– Людское море, пенясь, отступает… – шепчет Пилот. – Теперь народу здесь не больше, чем когда-то в скромном Карпинске…

Он заставляет себя посмотреть в лицо женщины и, возвышая голос, спрашивает:

– Что это? Пророчество?

И видит, как на сухом мерцающем ее лице раскрывается рот, провал его безысходно черен, по краям – два серебряных зуба. Из этой черноты готов вырваться крик…

– Только не кричи! Пожалуйста!.. – молит Пилот.

И слышит глухие толчки ее смеха…

– Надо же, смеется… – растерянно бормочет Пилот. Он пытается смотреть в глаза женщины.

Глаза без век не моргают. Их темно-оранжевую поверхность пересекает черная вертикальная линия. Она, как стрелка прибора, мелко дрожит.

«Глаза не человеческие…» – думает Пилот и решается спросить:

– Баба…Золотая, ты не человек? У тебя есть имя?

– Ва-ве-ле-чи-те… – монотонно бубнит Баба, сомкнув уста. – Ва-ве-ле-чи…

– Похоже, кричать не будет, – успокаивается Пилот и, осмелев, спрашивает:

– Прекрасная… э-э… прекрасное созданье, ты здесь живешь?

– Ва-ве-ле-чи-те… Ва-ве-ле-чи…

– Исчерпывающий ответ… – констатирует Пилот и видит…

Копер, квадратная башня заброшенной шахты. Она чуть наклонилась. Окна заварены ржавыми листами железа. Все покрыто серебристым куржаком.

– Мы там были… – вспоминает Пилот. – Там снегоход не ехал. Мотор надрывался, а снегоход – ни с места! На руках вынесли! Так и не поняли, что да почему – на 10 метров оттащили, он и поехал… – Это… – напрягает память Пилот, – хребет Рудничный… или Рудянский… Здесь недалеко.
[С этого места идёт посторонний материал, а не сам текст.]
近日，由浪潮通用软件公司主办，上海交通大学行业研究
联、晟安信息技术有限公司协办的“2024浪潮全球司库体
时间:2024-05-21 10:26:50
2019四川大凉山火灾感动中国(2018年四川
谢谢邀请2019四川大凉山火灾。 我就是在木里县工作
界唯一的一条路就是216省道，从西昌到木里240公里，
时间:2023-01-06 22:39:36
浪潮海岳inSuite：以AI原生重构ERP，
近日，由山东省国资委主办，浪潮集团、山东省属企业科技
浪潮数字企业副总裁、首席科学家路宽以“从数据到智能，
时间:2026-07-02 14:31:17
Кто-то рассказывал – шахта вроде и затоплена, а иной раз слышны крики…

Пилот чувствует – кто-то тянет его за ногу, но Баба стоит смирно, руки по швам.
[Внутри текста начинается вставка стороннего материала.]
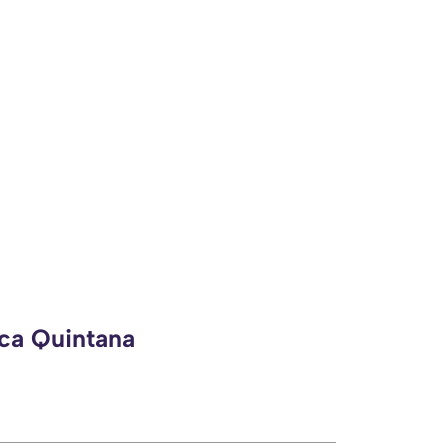
eca Quintana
Вот только она медленно истаивает, как мираж, а вместо нее возникает фигура Тракториста. Он хлопает Пилота по ноге, вопрошая:

– Чего стонем? Баба приснилась?

– Ага, приснилась… – подтверждает Пилот. – Золотая…

– Это хорошо, это правильно, – улыбается Тракторист. – Не зря, значит, приехали.

Он хлебает чай. От горячего чая изо рта валит пар.

– А у Бабы пара не было… – сонно соображает Пилот. – Не живая она…

– Солнце, однако, садится. Ехать надо, пока светло.

Пилот скидывает ноги на снег, надевает шлем.

– Поехали. – И заводит снегоход…

* * *

…В густом вечернем сумраке вернулись в мотель. Пилот зашел к администратору за ключом от комнаты. Из-за стола встала женщина в поношенном спортивном костюме. Высокая, худая, скорее молодая, чем нестарая. Она протянула Пилоту ключ и улыбнулась, в блеске ее глаз угадывалось: «Эх, гость дорогой, а коньячку бы щаз…»

– Добрый вечер, – сказал Пилот, – не знаю вашего имени. Вчера другая женщина нас заселяла.

– Светлана… – Она улыбнулась шире и… неуловимо, но отчетливо напомнила Пилоту Золотую Бабу. Во рту Светланы тоже не было зубов, лишь на краях улыбки торчало по одному костяному…

«Как в этом поселке ей заработать на зубы! – мысленно посочувствовал Пилот. – Угораздило же ее зубов лишиться… Может, сцена ревности?.. На мгновение Пилоту стало мучительно любопытно. – Опять же горнолыжный комплекс неподалеку. Но так загреметь на лыжах, чтоб зубы вынесло… Очень постараться надо. Разве что вцепиться зубами в уходящий подъемник».

Пилот мысленно одернул себя за недостойный пилотов цинизм. Меж тем пауза затянулась. Светлана поправила волосы, щеки ее чуть порозовели:

– Присаживайтесь! – Она распахнула рот в широчайшей улыбке, и лицо ее мгновенно и поразительно слилось в сознании Пилота с ликом Золотой.

– Одно лицо!.. – бормотал Пилот. – Только у той в лице зловещая тревожность, а у этой доброжелательная простота.

– Что вы сказали? Знаете ли, после травмы я не очень хорошо слышу. – Улыбка на лице Светланы потускнела. – Говорите громче.